Ankara’da iki farklı görüş
Edinilen bilgilere göre, ABD’ye karşı Rusya’ya yanaşma ve “eksen değiştirme” şantajını kullanan Türk devlet yönetiminde “güvenli bölge” konusunda iki farklı görüşün öne çıktığı ifade ediliyor. Birinci görüş, “güvenli bölge”nin kabulünün “Kuzey-Doğu Suriye’yi tanımak anlamına geleceğini” ifade ederek, şiddetle karşı çıkarken; ikinci görüş ise Türkiye’nin bölgeye yönelik bir operasyonun “içinden çıkılmaz bir hal alacağını” ve Türkiye’nin “ABD’den gelen öneriyi kabul etmesi gerektiğini” savunuyor. Birinci görüşü savunan şahin kanadın, Türkiye’nin yaşadığın siyasi, ekonomik ve toplumsal krizi “aşmanın” tek yolunu savaşta gördüğü ve bunun uzlaşmaz bir karşıtlık içerisinde olduğun belirtiyor.
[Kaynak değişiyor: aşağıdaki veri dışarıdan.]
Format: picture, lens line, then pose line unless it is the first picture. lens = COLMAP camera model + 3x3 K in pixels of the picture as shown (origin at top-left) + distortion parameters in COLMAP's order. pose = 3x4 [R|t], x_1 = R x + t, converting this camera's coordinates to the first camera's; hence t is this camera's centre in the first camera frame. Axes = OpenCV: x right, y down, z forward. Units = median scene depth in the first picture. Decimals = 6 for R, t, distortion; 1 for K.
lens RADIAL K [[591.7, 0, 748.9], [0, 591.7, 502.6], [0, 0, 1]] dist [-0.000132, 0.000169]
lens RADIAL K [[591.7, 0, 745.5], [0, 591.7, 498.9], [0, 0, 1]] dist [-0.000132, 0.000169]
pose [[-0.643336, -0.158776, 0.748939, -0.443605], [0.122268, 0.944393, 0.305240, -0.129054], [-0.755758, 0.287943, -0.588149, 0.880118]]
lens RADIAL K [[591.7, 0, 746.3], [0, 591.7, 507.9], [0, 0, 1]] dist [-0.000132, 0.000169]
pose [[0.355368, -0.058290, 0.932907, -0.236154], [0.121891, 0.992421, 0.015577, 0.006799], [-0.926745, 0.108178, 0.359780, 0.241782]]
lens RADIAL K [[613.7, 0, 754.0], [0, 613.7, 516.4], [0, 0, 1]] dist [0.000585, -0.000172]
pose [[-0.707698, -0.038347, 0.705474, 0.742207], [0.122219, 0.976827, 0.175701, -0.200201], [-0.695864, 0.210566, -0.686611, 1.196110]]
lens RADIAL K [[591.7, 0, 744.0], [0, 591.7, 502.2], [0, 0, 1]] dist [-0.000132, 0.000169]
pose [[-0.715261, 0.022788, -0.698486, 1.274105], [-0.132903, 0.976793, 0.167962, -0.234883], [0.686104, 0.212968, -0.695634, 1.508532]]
AKP’nin bu kanadının tutumunda ise Ali Babacan ile Ahmet Davutoğlu’nun öncülüğünde kurulması beklenen yeni partilere ölü doğum yaptırmak ve Türkiye’de yaşanan ekonomik krizi savaşla hasır altı etmek için savaş seçeneğini dayattığı ifade ediliyor.
Türkiye’nin olası bir harekatının IŞİD’i yeniden canlandıracağını düşünen Koalisyon ülkelerinin Türkiye’nin 33 kilometrelik planına sıcak bakmadığı ve Türkiye’nin tutumu sonrası ABD’den güvenli bölge görüşmelerini ağırlaştırmalarını istediği belirtiliyor.